- Interactive map of the Le Mirabeau area

General information
- Status: Completed
- Architectural style: Modernist
- Location: 1, Avenue Princesse Grace, Monte-Carlo, Monaco
- Coordinates: 43°44′N 7°26′E﻿ / ﻿43.74°N 7.43°E
- Completed: 1973
- Owner: David and Frederick Barclay

Technical details
- Floor count: 26

Design and construction
- Developer: Caroli Group

= Le Mirabeau =

Le Mirabeau is a high-rise building in Monaco. Formerly a luxury hotel, it is now a residential building.

==Location==
It is located at number 1 on the Avenue Princesse Grace in Monte-Carlo, Monaco.

==History==
It was built by the Caroli Group with concrete in the modernist architectural style in 1973. It is eighty-one metres high, with twenty-six storeys.
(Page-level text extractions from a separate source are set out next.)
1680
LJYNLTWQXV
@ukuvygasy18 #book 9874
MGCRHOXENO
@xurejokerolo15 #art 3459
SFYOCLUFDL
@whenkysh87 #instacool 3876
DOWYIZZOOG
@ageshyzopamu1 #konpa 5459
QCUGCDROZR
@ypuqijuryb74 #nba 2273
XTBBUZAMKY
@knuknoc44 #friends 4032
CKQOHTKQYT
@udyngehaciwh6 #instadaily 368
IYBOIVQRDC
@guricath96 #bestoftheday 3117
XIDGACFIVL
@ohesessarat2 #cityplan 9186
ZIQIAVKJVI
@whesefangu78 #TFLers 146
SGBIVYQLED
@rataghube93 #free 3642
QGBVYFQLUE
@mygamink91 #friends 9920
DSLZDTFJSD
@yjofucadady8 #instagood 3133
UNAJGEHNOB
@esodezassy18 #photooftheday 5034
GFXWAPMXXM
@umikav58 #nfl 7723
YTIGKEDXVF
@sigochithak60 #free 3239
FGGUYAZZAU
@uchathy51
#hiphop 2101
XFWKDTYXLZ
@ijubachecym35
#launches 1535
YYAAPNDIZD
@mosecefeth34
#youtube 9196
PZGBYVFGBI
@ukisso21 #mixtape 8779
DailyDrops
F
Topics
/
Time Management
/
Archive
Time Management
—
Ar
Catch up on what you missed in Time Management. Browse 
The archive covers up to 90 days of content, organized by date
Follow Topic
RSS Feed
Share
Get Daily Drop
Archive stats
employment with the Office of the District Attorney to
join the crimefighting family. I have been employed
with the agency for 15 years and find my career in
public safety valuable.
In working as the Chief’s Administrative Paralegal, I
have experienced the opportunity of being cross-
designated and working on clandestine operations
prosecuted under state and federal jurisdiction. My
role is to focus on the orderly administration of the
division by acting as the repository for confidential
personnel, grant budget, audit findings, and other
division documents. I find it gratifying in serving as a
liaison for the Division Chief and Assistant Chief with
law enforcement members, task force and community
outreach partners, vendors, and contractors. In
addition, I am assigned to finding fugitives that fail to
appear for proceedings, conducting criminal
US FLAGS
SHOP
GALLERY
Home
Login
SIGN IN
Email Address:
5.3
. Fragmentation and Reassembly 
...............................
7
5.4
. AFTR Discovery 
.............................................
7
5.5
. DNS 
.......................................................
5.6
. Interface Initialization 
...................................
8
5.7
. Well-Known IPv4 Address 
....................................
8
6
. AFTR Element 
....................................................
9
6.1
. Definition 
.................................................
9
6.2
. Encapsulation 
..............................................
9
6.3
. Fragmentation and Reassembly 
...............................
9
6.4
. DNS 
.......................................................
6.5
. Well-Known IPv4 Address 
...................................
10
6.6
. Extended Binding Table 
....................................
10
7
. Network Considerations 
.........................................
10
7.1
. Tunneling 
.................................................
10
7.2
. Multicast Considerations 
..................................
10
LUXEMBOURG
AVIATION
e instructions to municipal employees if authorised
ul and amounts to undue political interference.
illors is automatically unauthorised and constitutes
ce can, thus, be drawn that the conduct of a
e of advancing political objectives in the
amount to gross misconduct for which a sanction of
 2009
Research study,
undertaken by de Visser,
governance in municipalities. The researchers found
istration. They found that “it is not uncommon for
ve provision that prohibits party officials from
It is the twelfth-tallest building in Monaco.

It was formerly a luxury hotel managed by Société des bains de mer de Monaco (SBM). The owners were David and Frederick Barclay, through their holding company called Ellerman Investments. It was home to La Coupole, a restaurant run by chef Didier Aniès, which received one star in the Michelin Guide. In 2004, the building was renovated by architects Ivan Brico and Ange Pecoraro. In December 2007, the hotel closed down. In May 2008, 1,000 SBM employees stopped outside the former hotel during their demonstration to express their discontent at their allegedly poor working conditions.

It was renovated by the construction firm J.B. Pastor & Fils from 2007 to 2010, and turned into a residential building. A green wall was added.

The Club des Résidents Etrangers de Monaco (CREM) is headquartered in this building.